Nachgefragt: Zahme Neonazis?
■ Rechtsextreme Szene konsolidiert sich laut Verfassungsschutz in Bremen
Am 10. Todestag des Hitler-Stellvertreters Rudolf Heß am vergangenen Samstag mußte die Bremer Polizei nicht bei rechtsextremen Aufmärschen in Bremen einschreiten. Auf der anderen Seite klagen Anwohner der Neustädter Gastfeldstraße über Pöbeleien aus der Kneipe Darthula durch rechtsextreme Skins. Die taz sprach über den aktuellen Stand in der Neonazi-Szene mit dem Leiter des Landesamtes für Verfassungsschutz, Walter Wilhelm.
taz. Herr Wilhelm, Stille am Heß-Todestag. Gibt es keine Neonazis mehr in Bremen?
Walter Wilhelm, Leiter des Landesamtes für Verfassungschutz: Es gibt in Bremen immer noch eine rechtsextreme Szene. Die hiesigen Neonazis haben sich am Heß-Todestag mit Gesinnungsgenossen aus dem Umland auf Helgoland getroffen. Dort hat es dann eine Demonstration gegeben.
Wie ist die Szene in Bremen zur Zeit einzuschätzen?
Eine der Hauptfiguren bleibt Markus Privenau. Der hat bei den Jungen Nationaldemokraten eine führende Position und dort einige Neonazis eingebracht. Das ist eine kleine, aber zuletzt sehr aktive Gruppe. Dazu stoßen einige Skinheads. Alles zusammen können das dann 40 bis 50 Personen werden.
Hat sich die rechtsextreme Szene zuletzt verändert?

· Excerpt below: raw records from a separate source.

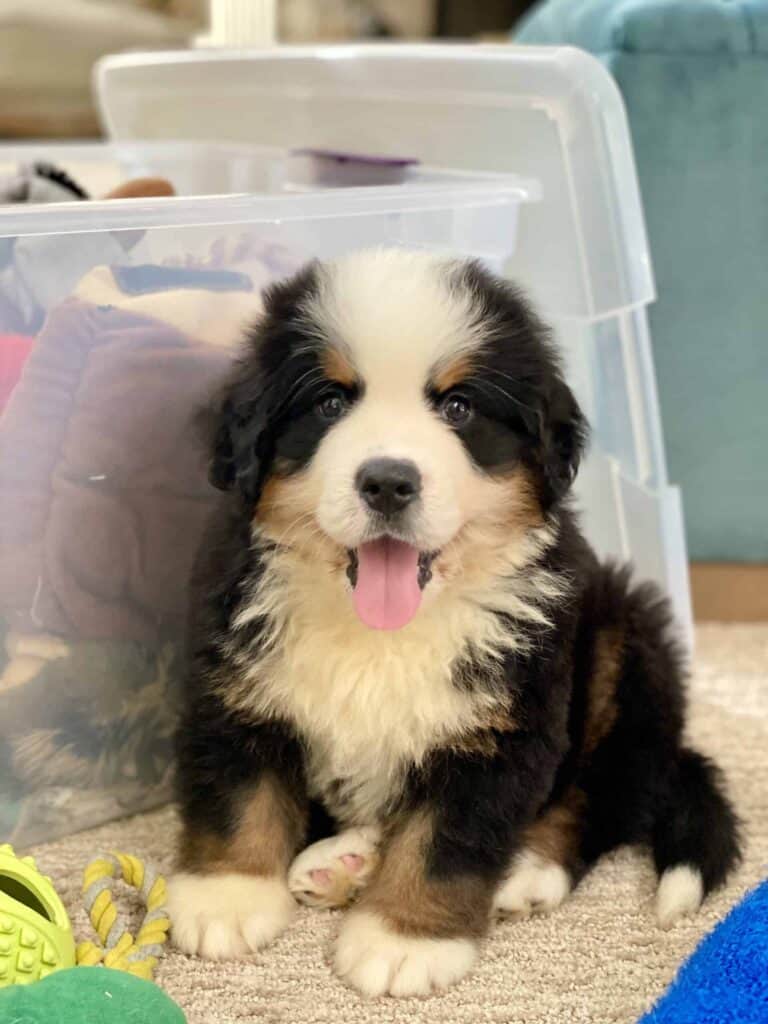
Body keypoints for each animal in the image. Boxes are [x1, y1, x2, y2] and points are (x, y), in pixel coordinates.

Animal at [167, 251, 741, 995]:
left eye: (458, 407)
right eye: (329, 402)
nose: (387, 481)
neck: (380, 631)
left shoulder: (502, 726)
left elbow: (446, 838)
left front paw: (404, 941)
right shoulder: (237, 681)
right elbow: (239, 792)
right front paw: (227, 898)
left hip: (624, 644)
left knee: (605, 794)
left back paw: (526, 870)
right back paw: (343, 860)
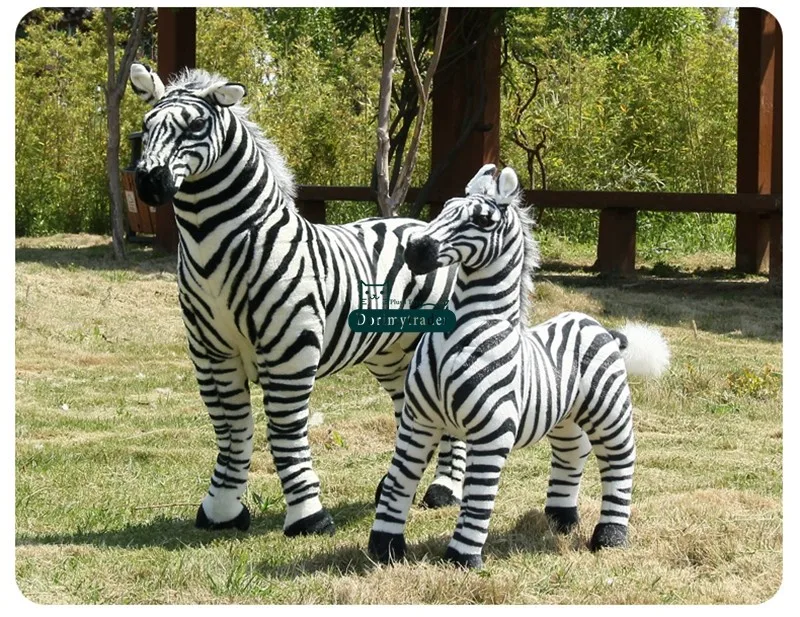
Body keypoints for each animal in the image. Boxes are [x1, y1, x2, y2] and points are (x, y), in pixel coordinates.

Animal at [128, 63, 466, 536]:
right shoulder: (211, 352)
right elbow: (231, 429)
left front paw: (309, 515)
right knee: (412, 414)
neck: (214, 248)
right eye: (145, 127)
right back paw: (393, 487)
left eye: (195, 126)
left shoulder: (290, 348)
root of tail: (423, 225)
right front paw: (221, 511)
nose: (148, 182)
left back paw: (444, 491)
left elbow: (285, 432)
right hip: (391, 352)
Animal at [368, 164, 670, 569]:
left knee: (620, 462)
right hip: (565, 416)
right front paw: (383, 548)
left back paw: (610, 536)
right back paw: (561, 519)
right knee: (572, 453)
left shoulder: (491, 434)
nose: (416, 251)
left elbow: (478, 498)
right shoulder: (418, 421)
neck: (461, 334)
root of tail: (600, 327)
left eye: (482, 220)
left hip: (609, 410)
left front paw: (463, 559)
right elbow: (399, 482)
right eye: (445, 207)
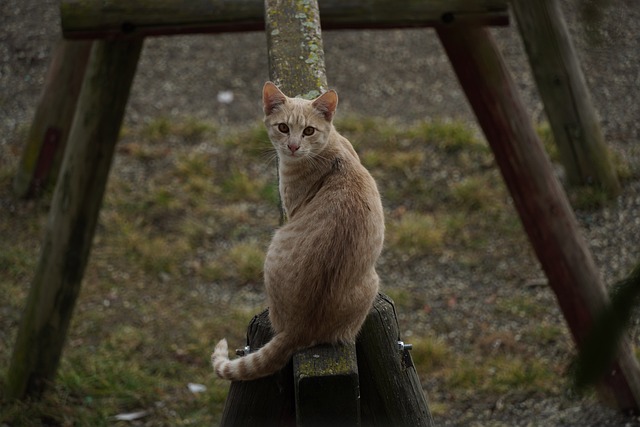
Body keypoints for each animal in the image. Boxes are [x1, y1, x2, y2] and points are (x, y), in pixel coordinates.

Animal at [211, 82, 384, 382]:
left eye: (308, 131)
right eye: (283, 127)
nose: (292, 146)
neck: (329, 151)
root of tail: (299, 328)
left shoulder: (291, 209)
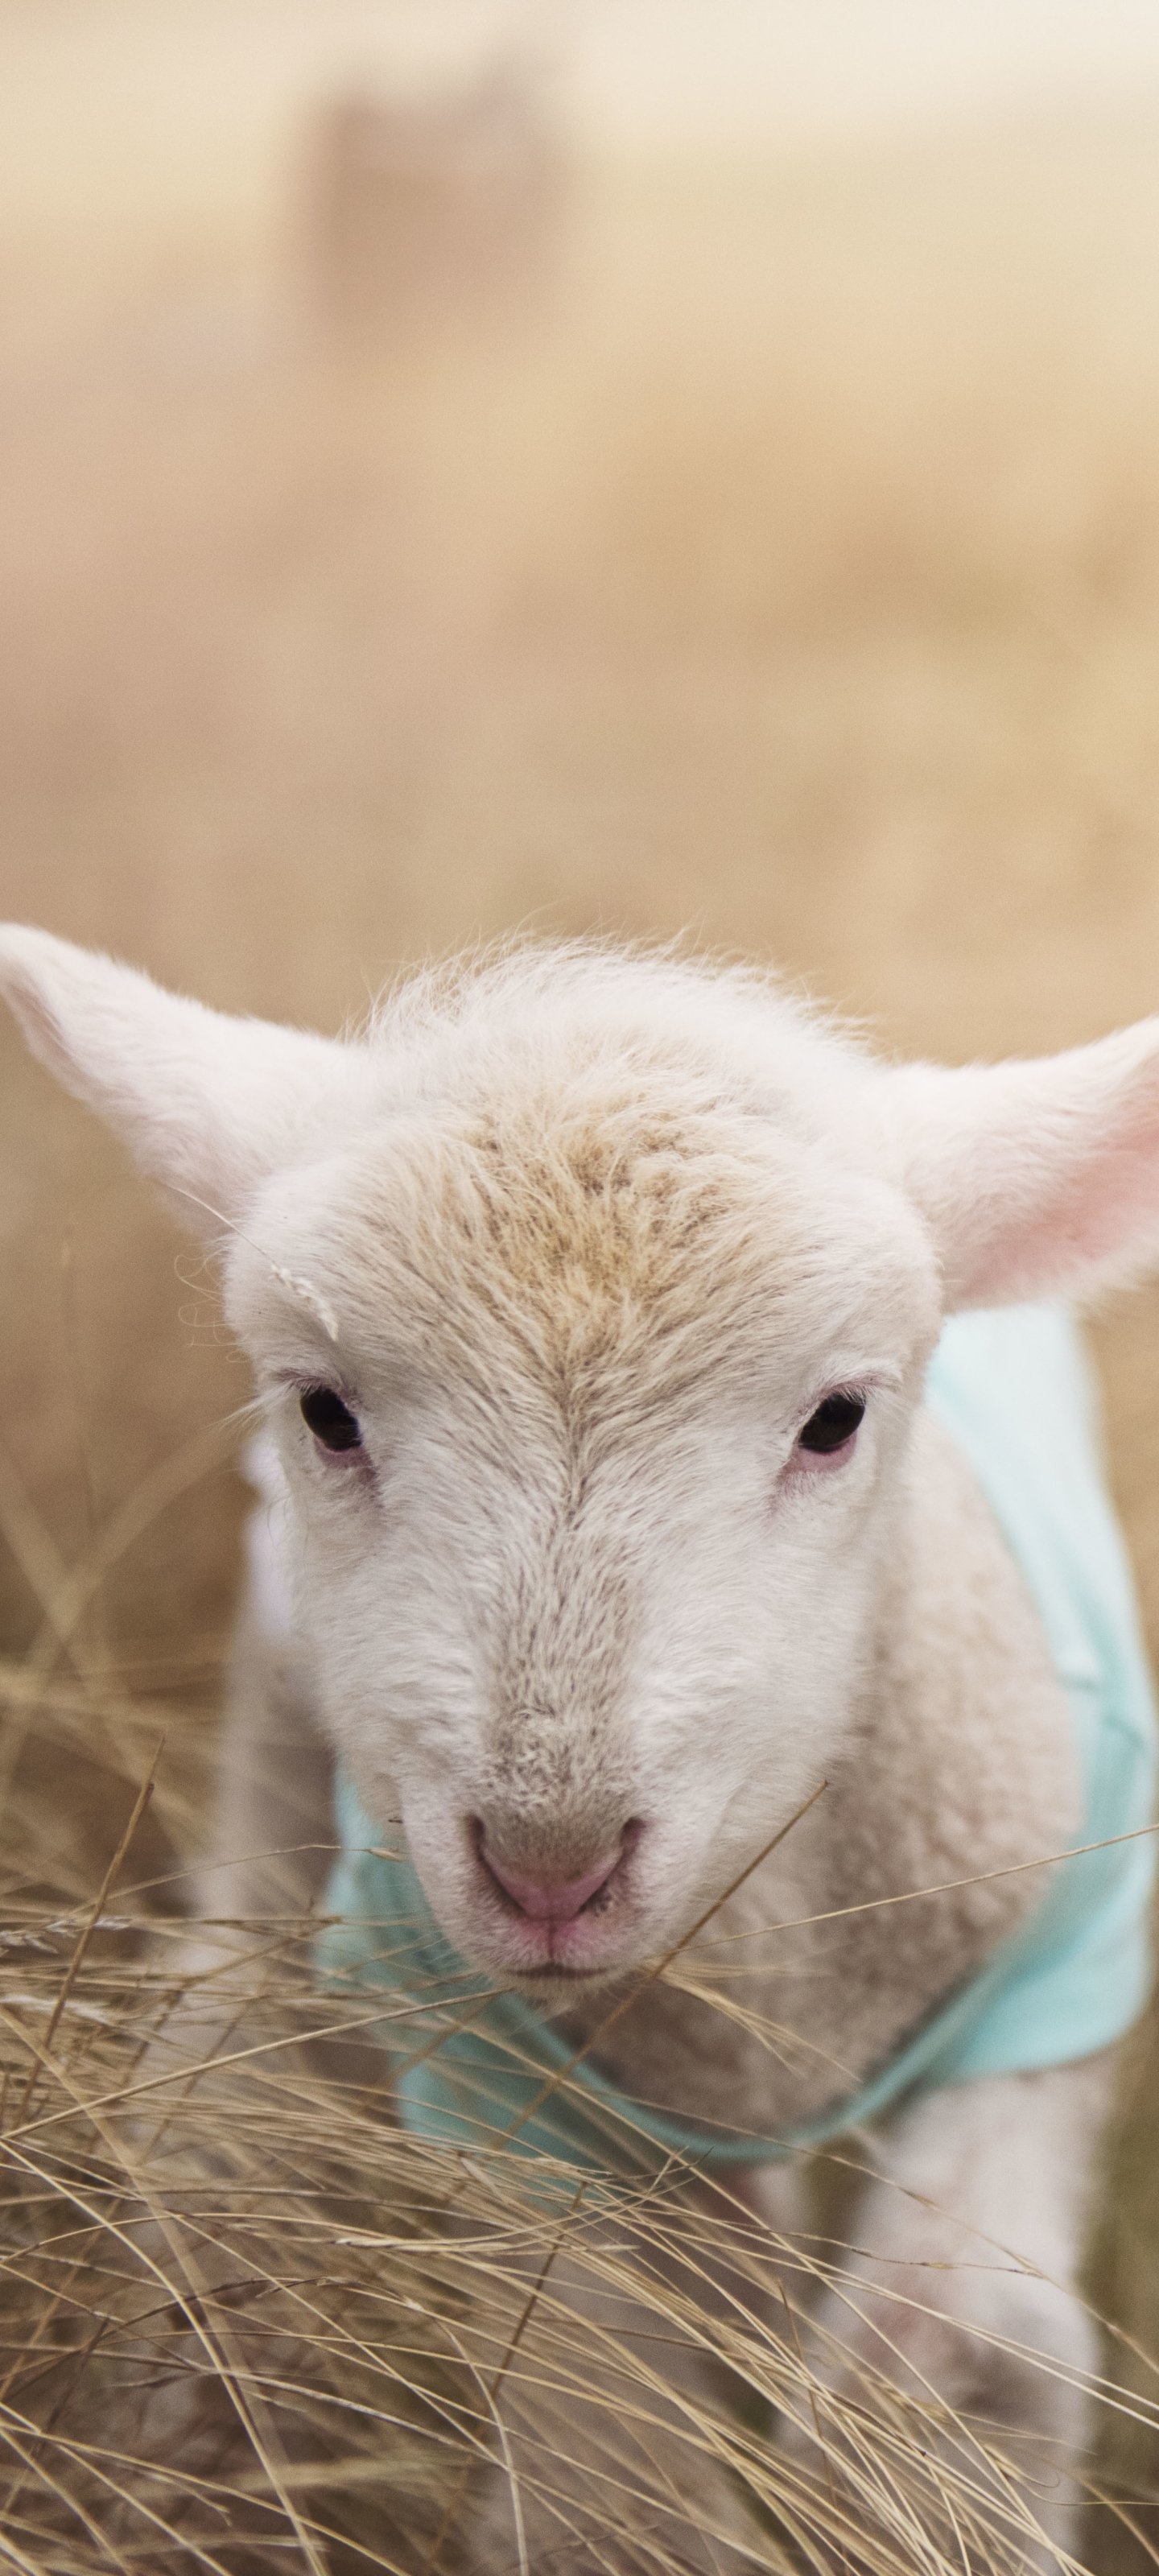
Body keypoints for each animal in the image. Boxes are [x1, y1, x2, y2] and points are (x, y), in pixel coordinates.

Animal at [1, 922, 1156, 2572]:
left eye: (835, 1418)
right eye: (326, 1411)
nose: (551, 1861)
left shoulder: (1051, 1989)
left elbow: (963, 2365)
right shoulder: (504, 2083)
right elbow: (606, 2457)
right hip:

Durch die Aktivitäten von Markus Privenau, dessen Nähe zur NPD und Führerschaft in der JN hat sich das Potential konsolidiert. Wir haben zudem immer noch die klassischen Gruppierungen DVU, Republikaner und NPD. Das sind alles zusammen etwa 550 Personen.
Wie gefährlich sind die?
Von gefährlich würde ich bei den Bremer Neonazis nicht sprechen. Dieses Gedankengut ist gefährlich. Eine Gefahr für Leib und Leben sehe ich nicht.
In der Neustädter Kneipe Darthula haben sich Rechtsextremisten getroffen. Formiert sich da eine neue Szene?
Von einer Neustädter Szene kann man nicht sprechen. Das ist in Bremen nicht an einem Stadtteil festzumachen. Dazu ist die rechtsextreme Gruppe zu klein.
Anwohner der Neustadt haben eine anonyme Unterschriftenliste gegen das Darthula gestartet. Anonym wegen der Angst vor Skinheads.
Ich kann definitiv nicht bestätigen, daß die rechtsextreme Szene in Bremen Gewalt anwendet gegen einfache Bürger. Es gibt manchmal gewalttätige Spannungsverhältnisse zwischen Rechtsextremen und Autonomen. Das hat aber nichts mit Bürgern zu tun, die sich mit Unterschriftenlisten wehren.